#### [EXCERPT PROVIDED]

============

Lawyers Share The Absolute Weirdest Thing Someone Has Put In Their Will
Wills can be powerful. They’re a great way to make sure that the people you love receive the possessions, land, and money to help your legacy continue even after your passing.
Now and then, however, lawyers come across wills that contain some rather odd requests. People leave behind all sorts of random things, and usually, they always have a sensible reason for it; even if others don’t initially understand it.
You’ve got to give them some credit, though—they definitely know what they want and they’re not afraid to put it in writing. Some of these wills will definitely cause family drama, while some will try to prevent it altogether. After you’re done, you might even decide to get a little creative about your own will!
Don’t forget to check the comment section below the article for more interesting stories!

============

#### [DATA PROVIDED]
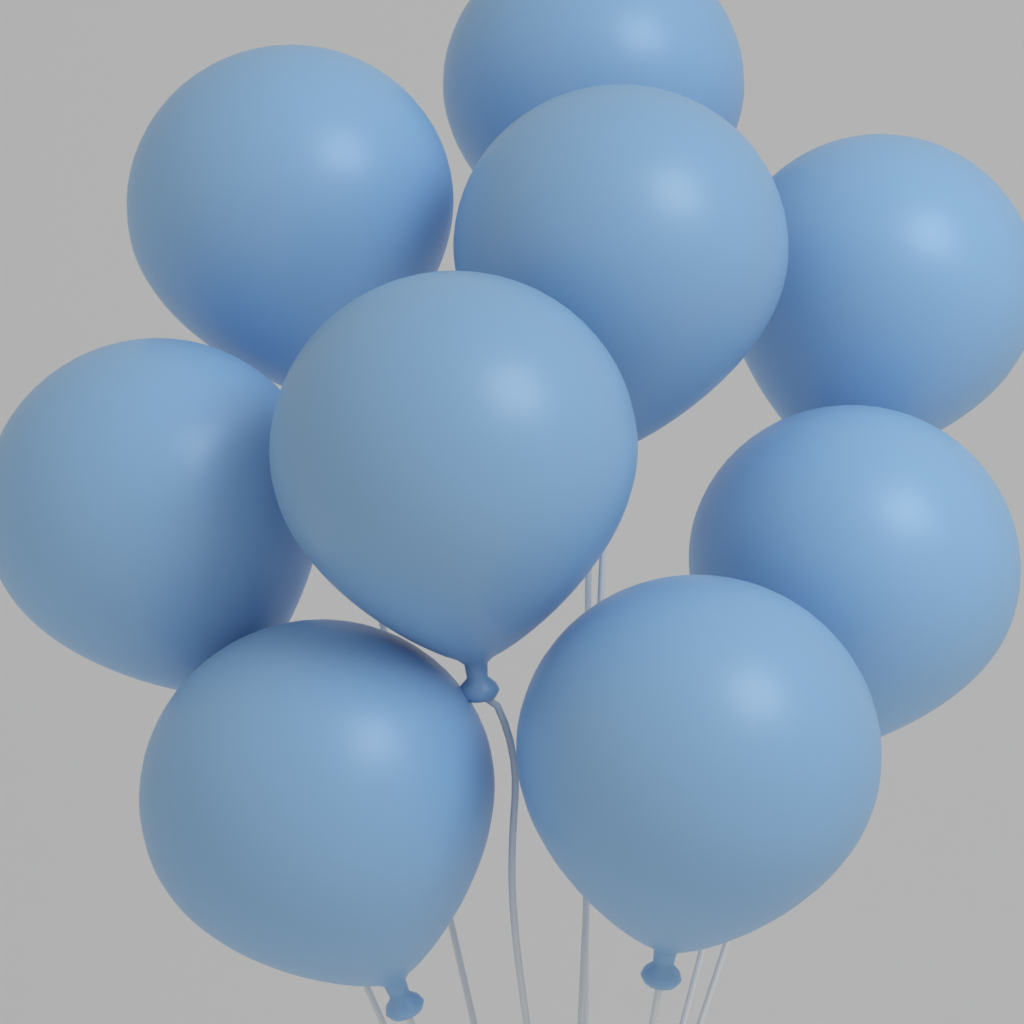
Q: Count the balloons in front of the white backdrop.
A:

============

#### [STATED EXERCISE A]
List the things that, according to the article on unusual wills, a will can make sure the people you love receive.
#### [STATED EXERCISE B]
In the article on unusual wills, swap "legacy" for "name" and give the passage again from "Lawyers Share The" up to and including "initially understand it.".
#### [STATED EXERCISE C]
Carry on the article on unusual wills from the point where it stops.

#### [TASK RESULT A]
Possessions, land, and money.

#### [TASK RESULT B]
Lawyers Share The Absolute Weirdest Thing Someone Has Put In Their Will
Wills can be powerful. They’re a great way to make sure that the people you love receive the possessions, land, and money to help your name continue even after your passing.
Now and then, however, lawyers come across wills that contain some rather odd requests. People leave behind all sorts of random things, and usually, they always have a sensible reason for it; even if others don’t initially understand it.

#### [TASK RESULT C]
#1 Clever Reading
A relative of mine worked for a firm that prepared wills. He was confronted by an executor who had an edict to “scatter the deceased’s ashes from a microlight aircraft.” He couldn’t fly one.
She kindly pointed out to him that the drafting said nothing about whether the microlight aircraft was to be in flight at the time of the scattering.
#2 Do Fish Even Like Avocado?
I am a qualified solicitor. I had two interesting cases so far in my career:
A lady wanted to create a trust fund of £100,000 for her pet fish. When I asked if it was a special kind of fish, she confirmed it was just a normal goldfish, but she wanted it to be fed fresh avocado every day and be looked after by a local dog walker after she died. She was absolutely serious.
Another lady confessed that she had a secret daughter. She wanted to leave the daughter some money and photographs without the rest of her family finding out. Even her husband does not know. That will be a fun conversation when she passes away.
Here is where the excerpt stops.